### Source text
· · · · · · ·

Colorado Springs Homes guide

Introduction

View of Colorado Springs from Cheyenne Mountain

The second largest city in Colorado, Colorado Springs boasts a pleasant climate and an inspiring balance of leisure and industry. Learn more about or start your own Colorado corporation.

In 2004, the population of the metro area, including all of El Paso County, was estimated to be 554,574 – an increase of more than seven percent over the 2000 census figures. Additionally, the region attracts seven million visitors annually. With two hundred and fifty days of sunshine annually in Colorado Springs, residents and visitors enjoy year-round outdoor recreation, mild summer evenings, and the intermittent gift of warm days even in winter.

Situated at the edge of the Rocky Mountains, where the eastern plains meet the Front Range, and sheltered from Colorado’s most extreme weather by the mountains (including Pikes Peak, which, with its summit at 14,110 feet above sea level qualifies as one of Colorado’s famed Fourteeners) to the west and the Monument Divide to the north, Colorado Springs enjoys an average humidity of sixty-three percent in the morning and forty percent in the afternoon. Daytime high temperatures in July tend toward the low 80s. January low temperatures, averaging about thirteen degrees Fahrenheit, usually register in the very early morning hours. With an elevation of 6035 feet above sea level, the city receives about thirty-seven inches of snowfall per year, with the largest percentage of that falling in March. The annual melted precipitation total is between seventeen and nineteen inches.

· · · · · · ·

### Exercise details
State whether each statement agrees with the Colorado Springs guide, answering yes or no and quoting the words that decide it: (a) The region draws seven million visitors each year. (b) Most of the city's yearly snowfall comes in January. (c) The city lies more than 6,000 feet above sea level. The lines that come next are separate material, unrelated to the Colorado Springs guide.

### Dataset extract
· · · · · · ·

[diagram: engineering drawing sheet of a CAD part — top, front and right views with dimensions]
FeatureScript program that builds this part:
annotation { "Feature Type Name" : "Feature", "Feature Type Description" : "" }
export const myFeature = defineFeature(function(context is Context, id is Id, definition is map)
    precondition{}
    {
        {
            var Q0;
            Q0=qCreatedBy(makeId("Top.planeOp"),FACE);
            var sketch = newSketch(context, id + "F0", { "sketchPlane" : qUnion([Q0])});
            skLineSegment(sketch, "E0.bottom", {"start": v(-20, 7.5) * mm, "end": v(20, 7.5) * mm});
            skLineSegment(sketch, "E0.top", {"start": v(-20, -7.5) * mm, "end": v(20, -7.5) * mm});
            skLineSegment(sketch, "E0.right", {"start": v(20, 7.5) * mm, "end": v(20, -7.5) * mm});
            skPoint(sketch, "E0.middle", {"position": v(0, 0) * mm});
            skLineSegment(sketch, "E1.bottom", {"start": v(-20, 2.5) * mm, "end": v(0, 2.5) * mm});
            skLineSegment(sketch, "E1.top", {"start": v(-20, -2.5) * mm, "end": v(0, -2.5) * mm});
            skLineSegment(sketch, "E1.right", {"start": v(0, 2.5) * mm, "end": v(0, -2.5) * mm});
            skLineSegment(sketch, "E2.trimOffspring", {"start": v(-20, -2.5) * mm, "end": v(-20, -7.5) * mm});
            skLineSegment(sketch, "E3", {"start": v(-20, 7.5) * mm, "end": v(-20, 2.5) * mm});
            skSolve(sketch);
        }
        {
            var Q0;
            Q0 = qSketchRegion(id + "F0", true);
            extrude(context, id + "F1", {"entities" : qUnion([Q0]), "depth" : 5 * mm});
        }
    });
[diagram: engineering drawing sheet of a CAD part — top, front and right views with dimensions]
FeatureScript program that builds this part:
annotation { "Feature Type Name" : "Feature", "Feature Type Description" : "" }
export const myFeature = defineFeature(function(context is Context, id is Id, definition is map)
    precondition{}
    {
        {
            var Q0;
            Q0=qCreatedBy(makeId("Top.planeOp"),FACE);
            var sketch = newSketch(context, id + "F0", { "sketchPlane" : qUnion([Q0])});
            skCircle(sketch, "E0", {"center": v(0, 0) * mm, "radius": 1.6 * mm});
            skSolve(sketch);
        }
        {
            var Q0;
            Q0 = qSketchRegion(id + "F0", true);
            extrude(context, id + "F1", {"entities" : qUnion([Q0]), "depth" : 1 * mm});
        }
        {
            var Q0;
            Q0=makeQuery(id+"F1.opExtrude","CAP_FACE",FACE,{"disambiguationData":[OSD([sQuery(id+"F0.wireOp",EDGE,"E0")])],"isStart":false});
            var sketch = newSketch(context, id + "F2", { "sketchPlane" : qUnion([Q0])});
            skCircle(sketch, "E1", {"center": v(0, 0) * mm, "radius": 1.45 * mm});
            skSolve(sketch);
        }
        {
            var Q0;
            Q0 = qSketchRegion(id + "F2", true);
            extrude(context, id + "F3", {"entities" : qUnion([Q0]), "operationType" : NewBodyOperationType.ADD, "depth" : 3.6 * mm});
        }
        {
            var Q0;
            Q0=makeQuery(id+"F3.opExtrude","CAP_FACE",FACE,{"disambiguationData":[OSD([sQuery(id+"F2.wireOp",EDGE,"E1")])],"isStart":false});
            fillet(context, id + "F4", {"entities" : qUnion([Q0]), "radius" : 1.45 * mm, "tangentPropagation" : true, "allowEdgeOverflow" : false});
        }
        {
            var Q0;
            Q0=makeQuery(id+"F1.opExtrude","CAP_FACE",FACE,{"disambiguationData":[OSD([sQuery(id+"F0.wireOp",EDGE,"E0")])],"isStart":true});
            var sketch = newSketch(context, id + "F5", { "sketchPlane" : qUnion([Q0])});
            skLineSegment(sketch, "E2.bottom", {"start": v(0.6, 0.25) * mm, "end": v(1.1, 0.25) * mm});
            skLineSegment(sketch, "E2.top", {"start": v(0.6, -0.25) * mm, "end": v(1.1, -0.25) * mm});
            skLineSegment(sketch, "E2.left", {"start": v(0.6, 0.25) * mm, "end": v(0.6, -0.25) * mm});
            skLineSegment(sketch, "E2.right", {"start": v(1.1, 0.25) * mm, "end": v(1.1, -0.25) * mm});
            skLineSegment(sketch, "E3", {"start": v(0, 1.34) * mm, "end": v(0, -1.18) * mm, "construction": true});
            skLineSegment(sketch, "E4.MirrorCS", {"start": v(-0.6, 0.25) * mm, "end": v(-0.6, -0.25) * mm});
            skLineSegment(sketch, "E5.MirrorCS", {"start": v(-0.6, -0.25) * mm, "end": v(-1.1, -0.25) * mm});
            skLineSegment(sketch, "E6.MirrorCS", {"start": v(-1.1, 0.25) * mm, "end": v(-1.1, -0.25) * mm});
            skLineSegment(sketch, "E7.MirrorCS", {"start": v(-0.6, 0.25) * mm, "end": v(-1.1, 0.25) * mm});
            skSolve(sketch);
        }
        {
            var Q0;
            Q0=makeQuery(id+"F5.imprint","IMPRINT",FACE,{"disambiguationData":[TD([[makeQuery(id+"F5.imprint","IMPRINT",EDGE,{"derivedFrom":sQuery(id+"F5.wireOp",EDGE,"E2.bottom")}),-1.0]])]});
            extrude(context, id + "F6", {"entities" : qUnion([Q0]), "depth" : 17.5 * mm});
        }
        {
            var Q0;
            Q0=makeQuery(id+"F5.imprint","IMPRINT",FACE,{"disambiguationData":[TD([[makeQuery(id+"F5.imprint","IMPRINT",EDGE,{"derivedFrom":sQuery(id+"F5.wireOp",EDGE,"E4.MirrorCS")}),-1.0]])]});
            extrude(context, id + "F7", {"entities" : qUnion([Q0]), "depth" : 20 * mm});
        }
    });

· · · · · · ·

### Response to the task
(a) Yes: "the region attracts seven million visitors annually"
(b) No: "with the largest percentage of that falling in March"
(c) Yes: "With an elevation of 6035 feet above sea level"